* _READING PASSAGE_
The first part then, is helping the embattled NHS and its battered heroic staff recover from the pandemic so that they can carry on.
Dr Mike’s second point involves, not just the UK, but global collaboration.
“The second part is going to be monitoring of Covid variants around the world. We’re still not out of it; a new variant could cook up anywhere.”
“We need to be part of the monitoring effort around the world as to where new variants might pop up, part of the vaccination rollout around the world to places where they haven’t had enough in order to try and keep new variants down.”
Just because the situation is beginning to improve in the UK, doesn’t mean this is the case for the rest of the world; in many poorer countries the vaccination rate is nowhere near as high so it is these countries the world needs to support.
“The third part that we’re going to have to do is planning for future pandemics.”
This is something many have said the UK government has failed catastrophically in.
In 2016, Operation Cygnet simulated how the UK would react if a pandemic hit the country; the results showed the UK was not adequately prepared.
Come 2022, and two years into the pandemic, the UK has one of the worst COVID-19 fatality rates in the world, in part thanks to its lack of preparedness and costly decisions from leadership.
After COVID-19 is no longer the focus, what then?
Dr Mike says the biggest problem is one the world is already aware of: “I think the biggest threat has always been and remains antibiotic resistance…This has been a major threat for a long time that people haven’t taken seriously enough.”
“It’s an arms race between ourselves and whatever bacteria can develop resistance to our treatments.
“A larger thing is actually not with humans, but with farming. There is far too much use of antibiotics in farming, just at low level doses in order to make sure problems don’t arise, allowing farmers in many places to overcrowd their animals and so forth and so on.”
What this means for the world could be catastrophic.
Dr Galsworthy explained: “If you have for example, a new avian flu that has come out of poultry farms in South America or Asia somewhere and then go around humans and we try to use antibiotics but they’re the antibiotics that they’ve just developed a resistance to, then we really are screwed.”
Fortunately, Dr Galsworthy says there is a solution to combat this problem. “The best way to combat that is to minimise our use of antibiotics for trivial reasons…to develop that last line of defence which is unused and wind down unnecessary mass use.”
While COVID-19 continues to be a major threat, more and more people are looking to a future beyond Covid, trying to come up with solutions, so that we can build back from the bomb sites the pandemic has left in our society.

* _GIVEN DATA_
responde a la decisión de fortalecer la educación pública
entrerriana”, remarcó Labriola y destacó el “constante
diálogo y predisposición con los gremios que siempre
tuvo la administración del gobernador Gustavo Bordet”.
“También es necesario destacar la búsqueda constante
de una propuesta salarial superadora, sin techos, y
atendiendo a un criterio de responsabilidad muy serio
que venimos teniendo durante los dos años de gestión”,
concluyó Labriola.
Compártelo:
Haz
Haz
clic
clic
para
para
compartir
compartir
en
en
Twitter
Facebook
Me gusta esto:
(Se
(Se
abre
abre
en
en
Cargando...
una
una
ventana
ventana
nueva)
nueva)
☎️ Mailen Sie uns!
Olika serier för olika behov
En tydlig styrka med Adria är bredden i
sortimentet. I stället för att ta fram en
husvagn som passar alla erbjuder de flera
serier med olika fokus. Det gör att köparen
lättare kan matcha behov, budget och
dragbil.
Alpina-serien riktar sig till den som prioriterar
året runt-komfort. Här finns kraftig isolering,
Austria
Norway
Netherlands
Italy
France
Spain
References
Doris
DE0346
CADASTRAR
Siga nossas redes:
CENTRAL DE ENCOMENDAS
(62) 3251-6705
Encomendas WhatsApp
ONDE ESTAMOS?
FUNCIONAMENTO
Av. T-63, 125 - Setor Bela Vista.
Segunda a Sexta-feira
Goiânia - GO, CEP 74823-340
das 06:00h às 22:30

* _WORK ORDER 1_
In the article on post-pandemic priorities, why does Dr Mike say the UK needs to help with the vaccine rollout in other parts of the world? Answer in one to three sentences.
* _WORK ORDER 2_
Translate this sentence from the article on post-pandemic priorities into Spanish: "In 2016, Operation Cygnet simulated how the UK would react if a pandemic hit the country; the results showed the UK was not adequately prepared."
* _WORK ORDER 3_
According to the article on post-pandemic priorities, what does Dr Mike name as the biggest threat once COVID-19 is no longer the focus?

* _EXERCISE ANSWER 1_
Dr Mike wants vaccines to reach places that have not had enough of them. This would help keep new Covid variants down, because a new variant could appear anywhere.

* _EXERCISE ANSWER 2_
En 2016, la Operación Cygnet simuló cómo reaccionaría el Reino Unido si una pandemia azotara el país; los resultados mostraron que el Reino Unido no estaba adecuadamente preparado.

* _EXERCISE ANSWER 3_
Antibiotic resistance.